▶ Exercise aim: Below are records; how many of their lines contain "PowerSupply"? Reply with the number and no other words.

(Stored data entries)

###

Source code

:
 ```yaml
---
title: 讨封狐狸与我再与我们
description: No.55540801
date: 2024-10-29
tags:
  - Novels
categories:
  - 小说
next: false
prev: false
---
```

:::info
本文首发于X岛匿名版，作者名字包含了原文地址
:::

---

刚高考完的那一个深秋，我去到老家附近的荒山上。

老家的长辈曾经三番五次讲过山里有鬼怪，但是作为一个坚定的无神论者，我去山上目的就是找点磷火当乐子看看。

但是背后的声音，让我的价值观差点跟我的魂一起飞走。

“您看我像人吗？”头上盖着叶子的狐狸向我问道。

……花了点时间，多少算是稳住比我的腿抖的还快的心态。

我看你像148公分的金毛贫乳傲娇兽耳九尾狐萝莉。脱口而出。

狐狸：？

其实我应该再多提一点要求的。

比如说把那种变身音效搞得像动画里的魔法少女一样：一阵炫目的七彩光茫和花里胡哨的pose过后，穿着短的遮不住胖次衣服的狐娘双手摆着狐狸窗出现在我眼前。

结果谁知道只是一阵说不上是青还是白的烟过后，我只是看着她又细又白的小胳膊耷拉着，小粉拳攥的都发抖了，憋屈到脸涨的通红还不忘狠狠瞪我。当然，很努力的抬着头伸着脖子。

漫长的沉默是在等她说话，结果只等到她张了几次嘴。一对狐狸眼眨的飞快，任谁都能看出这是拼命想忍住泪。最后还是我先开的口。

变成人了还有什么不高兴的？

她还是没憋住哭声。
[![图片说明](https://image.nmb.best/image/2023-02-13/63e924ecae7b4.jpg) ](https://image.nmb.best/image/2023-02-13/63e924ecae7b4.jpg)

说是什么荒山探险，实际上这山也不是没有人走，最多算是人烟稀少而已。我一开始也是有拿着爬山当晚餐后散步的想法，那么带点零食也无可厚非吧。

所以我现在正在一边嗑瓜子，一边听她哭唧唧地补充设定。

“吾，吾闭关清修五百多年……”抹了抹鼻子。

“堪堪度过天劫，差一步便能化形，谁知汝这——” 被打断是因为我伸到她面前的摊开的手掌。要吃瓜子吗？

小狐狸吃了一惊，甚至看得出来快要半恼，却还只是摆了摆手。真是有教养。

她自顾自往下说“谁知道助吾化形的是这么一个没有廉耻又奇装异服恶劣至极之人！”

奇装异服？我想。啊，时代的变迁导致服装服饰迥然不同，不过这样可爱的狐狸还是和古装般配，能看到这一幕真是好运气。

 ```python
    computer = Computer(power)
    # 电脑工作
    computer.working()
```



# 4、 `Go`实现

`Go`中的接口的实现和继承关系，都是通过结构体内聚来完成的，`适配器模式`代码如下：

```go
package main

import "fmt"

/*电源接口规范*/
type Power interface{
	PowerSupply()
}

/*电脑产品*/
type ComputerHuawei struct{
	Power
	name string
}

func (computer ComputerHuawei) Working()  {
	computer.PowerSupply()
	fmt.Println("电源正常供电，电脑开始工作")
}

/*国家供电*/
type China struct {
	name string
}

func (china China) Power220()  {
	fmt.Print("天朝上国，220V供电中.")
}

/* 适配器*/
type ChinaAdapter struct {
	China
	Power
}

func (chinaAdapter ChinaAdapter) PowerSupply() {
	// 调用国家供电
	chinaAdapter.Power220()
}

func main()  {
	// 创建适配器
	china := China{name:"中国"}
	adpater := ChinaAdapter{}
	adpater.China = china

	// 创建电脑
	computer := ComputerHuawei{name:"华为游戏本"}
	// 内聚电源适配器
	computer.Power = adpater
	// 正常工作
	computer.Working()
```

###

▶ Result below: 3